Ci si chiede spesso se vendere un terreno con uso civico è legale o meno. Ma se fino a qualche giorno fa la risposta era negativa, ora le cose sono cambiate. Difatti, a fronte di una norma di legge che stabiliva l’inalienabilità di tali immobili, una recente pronuncia della Corte Costituzionale (la n. 119/2023) ha rimescolato le carte.

Di tanto ci occuperemo nel seguente articolo. Vedremo innanzitutto cosa sono gli usi civici per capire meglio cosa fare quando se ne possiede uno, se cioè si può alienare oppure no. Ma procediamo con ordine.

Cosa sono gli usi civici?

Prima di entrare nel dettaglio e di comprendere se è possibile vendere un terreno gravato da uso civico, è utile capire cosa si intende con “usi civici”. Questi rappresentano un diritto di godimento che una comunità può esercitare su un determinato terreno, sia esso pubblico o privato. Questo diritto può includere attività come la raccolta di funghi o l’approvvigionamento di legname, il pascolo, la caccia, la semina, ecc.

Il diritto di uso civico può sorgere a seguito di un atto specifico (come avviene spesso sui terreni pubblici) oppure di una prassi consolidata che si tramanda da tempo immemore. Oppure può dipendere dalle particolari condizioni storico-geografiche del terreno stesso.
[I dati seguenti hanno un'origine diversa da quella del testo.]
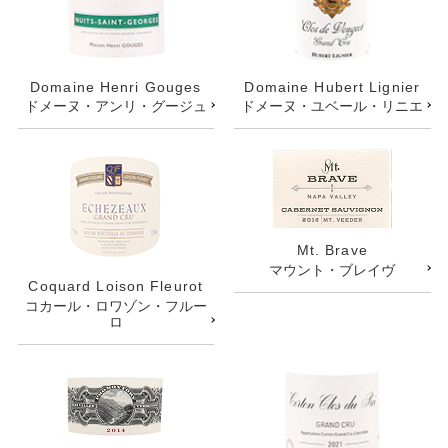
Domaine Henri Gouges
Domaine Hubert Lignier
ドメーヌ・アンリ・グージュ
ドメーヌ・ユベール・リニエ
Mt. Brave
マウント・ブレイヴ
Coquard Loison Fleurot
コカール・ロワゾン・フルー
ロ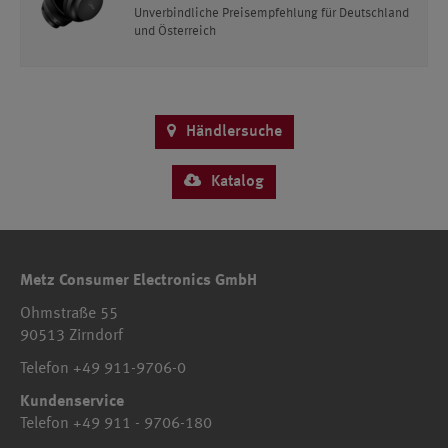
Unverbindliche Preisempfehlung für Deutschland
und Österreich
Händlersuche
Katalog
Metz Consumer Electronics GmbH
Ohmstraße 55
90513 Zirndorf
Telefon +49 911-9706-0
Kundenservice
Telefon +49 911 - 9706-180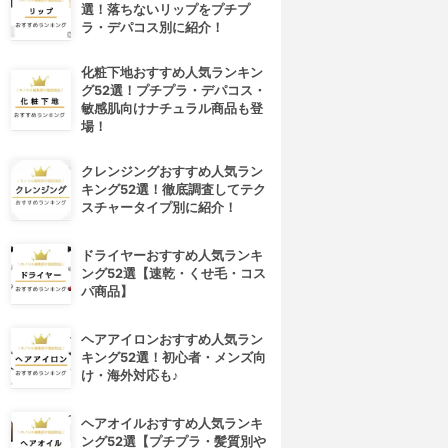
選！落ちないリップをプチプ
ラ・デパコス別に紹介！
化粧下地おすすめ人気ランキン
グ52選！プチプラ・デパコス・
敏感肌向けナチュラル商品も登
場！
クレンジングおすすめ人気ラン
キング52選！徹底調査してテク
スチャータイプ別に紹介！
ドライヤーおすすめ人気ランキ
ング52選【速乾・くせ毛・コス
パ商品】
ヘアアイロンおすすめ人気ラン
キング52選！初心者・メンズ向
け・海外対応も♪
ヘアオイルおすすめ人気ランキ
ング52選【プチプラ・髪質別や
Sino ad oggi vendere un terreno con uso civico è stato

Cosa prevede la legge sugli usi civici?

La legge che regolamenta gli usi civici è la n. 168/2017. Essa stabilisce il divieto di vendita dei terreni gravati da usi civici se non liquidati (ossia affrancati dall’uso civico). Scopo della normativa è quello di valorizzare la proprietà collettiva e gli usi civici, in quanto strettamente correlati con la salvaguardia dell’ambiente e del paesaggio.
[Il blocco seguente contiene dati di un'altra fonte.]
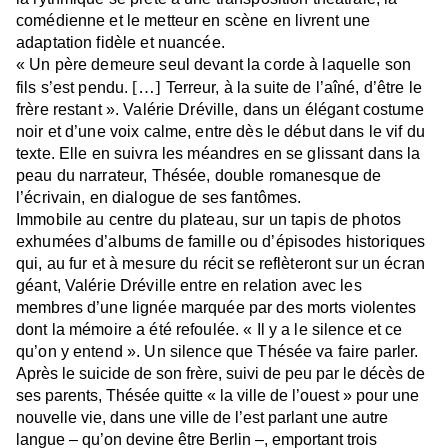
comédienne et le metteur en scène en livrent une
adaptation fidèle et nuancée.
« Un père demeure seul devant la corde à laquelle son
[
…
]
fils s’est pendu.
Terreur, à la suite de l’aîné, d’être le
frère restant ». Valérie Dréville, dans un élégant costume
noir et d’une voix calme, entre dès le début dans le vif du
texte. Elle en suivra les méandres en se glissant dans la
peau du narrateur, Thésée, double romanesque de
l’écrivain, en dialogue de ses fantômes.
Immobile au centre du plateau, sur un tapis de photos
exhumées d’albums de famille ou d’épisodes historiques
qui, au fur et à mesure du récit se reflèteront sur un écran
géant, Valérie Dréville entre en relation avec les
membres d’une lignée marquée par des morts violentes
dont la mémoire a été refoulée. « Il y a le silence et ce
qu’on y entend ». Un silence que Thésée va faire parler.
Après le suicide de son frère,
suivi de peu par le décès de
ses parents, Thésée
quitte « la ville de l’ouest » pour une
nouvelle vie, dans une ville de l’est parlant une autre
langue – qu’on devine être Berlin
–
, emportant trois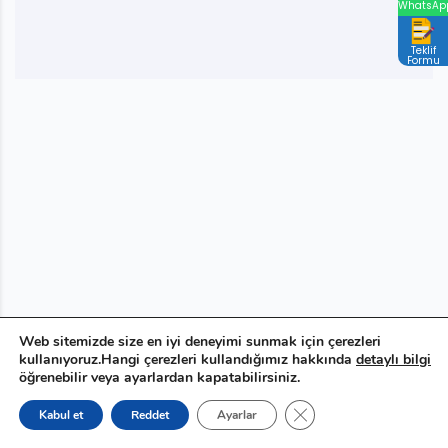
WhatsAp
Teklif
Formu
Web sitemizde size en iyi deneyimi sunmak için çerezleri
kullanıyoruz.Hangi çerezleri kullandığımız hakkında
detaylı bilgi
öğrenebilir veya ayarlardan kapatabilirsiniz.
GDPR çerez şeridini ka
Kabul et
Reddet
Ayarlar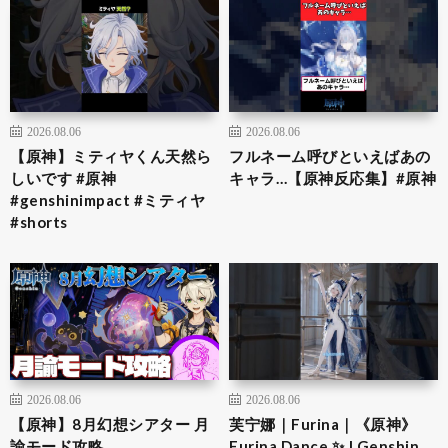
2026.08.06
2026.08.06
【原神】ミティヤくん天然ら
フルネーム呼びといえばあの
しいです #原神
キャラ…【原神反応集】#原神
#genshinimpact #ミティヤ
#shorts
2026.08.06
2026.08.06
【原神】8月幻想シアター 月
芙宁娜｜Furina｜《原神》
諭モード攻略
Furina Dance ✨ | Genshin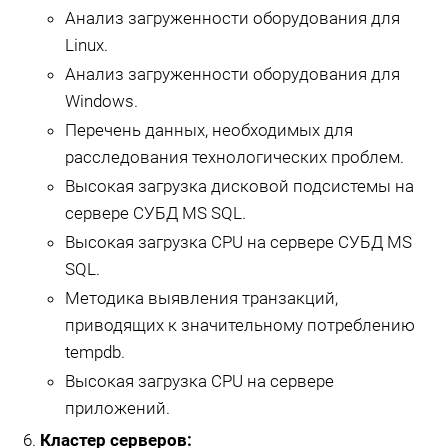
Анализ загруженности оборудования для
Linux.
Анализ загруженности оборудования для
Windows.
Перечень данных, необходимых для
расследования технологических проблем.
Высокая загрузка дисковой подсистемы на
сервере СУБД MS SQL.
Высокая загрузка CPU на сервере СУБД MS
SQL.
Методика выявления транзакций,
приводящих к значительному потреблению
tempdb.
Высокая загрузка CPU на сервере
приложений.
Кластер серверов:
In quest’ottica, la legge in questione ha disposto anche che il regime giuridico dei beni gravati da uso civico «resta quello dell’inalienabilità, dell’indivisibilità, dell’inusucapibilità e della perpetua destinazione agro-silvo-pastorale».

La legge prevedeva pertanto che, prima di vendere il terreno, bisognava liberarlo dall’uso civico e a tal fine occorreva procedere all’affrancazione, una procedura di liquidazione monetaria dell’uso civico, dopo la quale il fondo poteva circolare liberamente.
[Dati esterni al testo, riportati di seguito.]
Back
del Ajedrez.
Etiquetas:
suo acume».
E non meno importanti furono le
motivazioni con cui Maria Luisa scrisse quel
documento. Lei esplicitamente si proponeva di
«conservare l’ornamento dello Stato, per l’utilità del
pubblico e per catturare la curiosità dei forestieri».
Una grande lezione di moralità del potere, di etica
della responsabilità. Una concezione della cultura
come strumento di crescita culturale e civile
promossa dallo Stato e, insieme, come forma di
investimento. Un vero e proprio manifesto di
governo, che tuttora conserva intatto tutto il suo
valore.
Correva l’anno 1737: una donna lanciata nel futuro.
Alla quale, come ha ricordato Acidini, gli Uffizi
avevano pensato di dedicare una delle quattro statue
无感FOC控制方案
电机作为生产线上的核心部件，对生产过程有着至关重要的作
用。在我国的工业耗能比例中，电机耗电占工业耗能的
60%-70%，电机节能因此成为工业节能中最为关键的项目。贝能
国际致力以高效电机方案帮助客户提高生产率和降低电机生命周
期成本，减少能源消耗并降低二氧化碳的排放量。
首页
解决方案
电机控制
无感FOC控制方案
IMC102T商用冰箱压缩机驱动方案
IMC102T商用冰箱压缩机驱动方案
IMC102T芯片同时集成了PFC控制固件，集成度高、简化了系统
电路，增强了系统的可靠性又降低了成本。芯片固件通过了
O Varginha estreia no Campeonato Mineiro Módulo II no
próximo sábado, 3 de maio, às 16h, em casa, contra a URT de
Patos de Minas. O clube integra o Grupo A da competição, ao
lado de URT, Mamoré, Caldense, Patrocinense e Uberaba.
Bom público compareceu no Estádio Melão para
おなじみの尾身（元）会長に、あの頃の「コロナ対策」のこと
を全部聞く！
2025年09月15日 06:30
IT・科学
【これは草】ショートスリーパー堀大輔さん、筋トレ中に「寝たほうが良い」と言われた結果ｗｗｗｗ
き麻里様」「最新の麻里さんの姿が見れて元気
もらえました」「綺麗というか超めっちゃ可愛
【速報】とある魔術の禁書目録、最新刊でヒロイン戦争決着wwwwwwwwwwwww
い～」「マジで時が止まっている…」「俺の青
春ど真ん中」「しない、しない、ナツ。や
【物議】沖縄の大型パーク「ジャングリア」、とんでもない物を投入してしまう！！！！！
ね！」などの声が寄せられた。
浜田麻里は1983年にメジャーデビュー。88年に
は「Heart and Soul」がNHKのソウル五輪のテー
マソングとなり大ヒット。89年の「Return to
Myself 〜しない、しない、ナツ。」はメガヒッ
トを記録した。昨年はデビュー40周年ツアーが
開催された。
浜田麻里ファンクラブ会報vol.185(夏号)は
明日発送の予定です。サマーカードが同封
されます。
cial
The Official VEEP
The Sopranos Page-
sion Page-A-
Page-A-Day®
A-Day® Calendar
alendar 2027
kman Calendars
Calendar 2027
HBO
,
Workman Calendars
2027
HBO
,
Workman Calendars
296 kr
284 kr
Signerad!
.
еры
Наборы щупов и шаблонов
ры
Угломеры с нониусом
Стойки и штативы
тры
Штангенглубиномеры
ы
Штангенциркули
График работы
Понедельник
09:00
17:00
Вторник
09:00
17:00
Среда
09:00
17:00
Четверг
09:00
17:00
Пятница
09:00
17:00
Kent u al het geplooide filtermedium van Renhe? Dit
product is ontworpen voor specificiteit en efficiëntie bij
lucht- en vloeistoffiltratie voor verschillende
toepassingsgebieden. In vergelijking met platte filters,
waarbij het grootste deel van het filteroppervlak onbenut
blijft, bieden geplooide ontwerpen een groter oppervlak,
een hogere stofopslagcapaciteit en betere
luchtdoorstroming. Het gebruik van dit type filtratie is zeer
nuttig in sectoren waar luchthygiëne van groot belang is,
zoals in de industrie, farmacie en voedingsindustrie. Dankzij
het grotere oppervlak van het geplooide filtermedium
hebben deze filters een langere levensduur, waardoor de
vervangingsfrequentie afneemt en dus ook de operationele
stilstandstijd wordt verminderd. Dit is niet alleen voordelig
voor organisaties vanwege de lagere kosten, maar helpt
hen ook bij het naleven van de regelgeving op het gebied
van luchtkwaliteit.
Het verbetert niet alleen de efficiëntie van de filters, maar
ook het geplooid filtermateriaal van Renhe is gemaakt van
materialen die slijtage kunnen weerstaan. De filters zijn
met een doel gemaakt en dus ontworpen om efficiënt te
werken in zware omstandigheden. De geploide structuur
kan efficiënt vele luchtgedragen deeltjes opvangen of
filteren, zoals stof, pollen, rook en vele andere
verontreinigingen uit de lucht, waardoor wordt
Oggi si può vendere un terreno con uso civico?

Come dicevamo la Corte Costituzionale è intervenuta su tale normativa dichiarandola incostituzionale e quindi cancellandola dal nostro ordinamento. La Consulta ha detto che non possono essere soggetti al vincolo di inalienabilità i terreni di proprietà privata che siano gravati da usi civici non liquidati: tale disposizione è infatti contraria alla Costituzione la norma.

La norma che disponeva il divieto di vendita del terreno (articolo 3, comma 3, della legge 168/2017) era illogica e incoerente perché contraria agli articoli 3 e 42 della Costituzione. Difatti l’esigenza, perseguita dalla disciplina degli usi civici, di preservare profili dell’ambiente e del paesaggio, a beneficio di interessi generali che si protendono anche verso le generazioni future, «non è minimamente intaccata dalla circolazione della proprietà privata gravata da usi civici non ancora liquidati».

E difatti «in caso di alienazione delle terre di proprietà privata, i diritti di uso civico seguono il bene e i componenti della collettività continuano a poter esercitare tutte le facoltà che gli usi civici conferiscono loro. Al contempo, il diritto di proprietà circola preservando sulla terra il vincolo paesaggistico, che impedisce al proprietario di apportare modificazioni pregiudizievoli per gli usi civici». Di conseguenza, «chiunque acquisti il fondo non può compiere alcun atto che possa compromettere il pieno godimento promiscuo», nonché il valore paesistico-ambientale correlato alla conservazione degli usi civici.

La sentenza ha dunque affermato che «il regime di inalienabilità delle terre di proprietà privata su cui insistono usi civici, che non era previsto dalla legislazione antecedente a quella del 2017, “si dimostra totalmente estraneo alla tutela di interessi generali” “sotto qualunque prospettiva lo si consideri”: l’inalienabilità non ha alcuna ragionevole connessione con lo scopo di assicurare la funzione sociale della proprietà privata. Conclusivamente, la norma censurata determina una “irragionevole conformazione e, di riflesso, una illegittima compressione della proprietà privata”».